Start of ENTRIES SHOWN

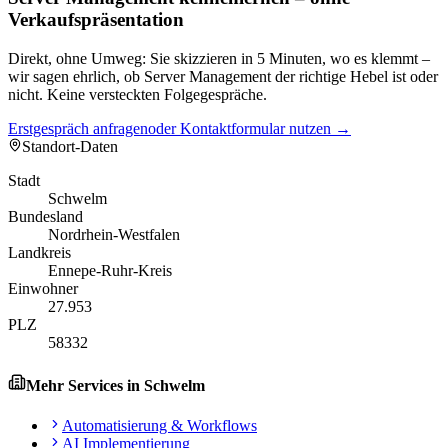
Verkaufspräsentation
Direkt, ohne Umweg: Sie skizzieren in 5 Minuten, wo es klemmt –
wir sagen ehrlich, ob Server Management der richtige Hebel ist oder
nicht. Keine versteckten Folgegespräche.
Erstgespräch anfragen
oder Kontaktformular nutzen →
Standort-Daten
Stadt
Schwelm
Bundesland
Nordrhein-Westfalen
Landkreis
Ennepe-Ruhr-Kreis
Einwohner
27.953
PLZ
58332
Mehr Services in
Schwelm
Automatisierung & Workflows
AI Implementierung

End of ENTRIES SHOWN

REQUIRED WORK :: Extract every line of text from the listing above, copying each one word for word and in the same order. Leave the pictures out of your answer.

ANSWER BELOW ::
Verkaufspräsentation
Direkt, ohne Umweg: Sie skizzieren in 5 Minuten, wo es klemmt –
wir sagen ehrlich, ob Server Management der richtige Hebel ist oder
nicht. Keine versteckten Folgegespräche.
Erstgespräch anfragen
oder Kontaktformular nutzen →
Standort-Daten
Stadt
Schwelm
Bundesland
Nordrhein-Westfalen
Landkreis
Ennepe-Ruhr-Kreis
Einwohner
27.953
PLZ
58332
Mehr Services in
Schwelm
Automatisierung & Workflows
AI Implementierung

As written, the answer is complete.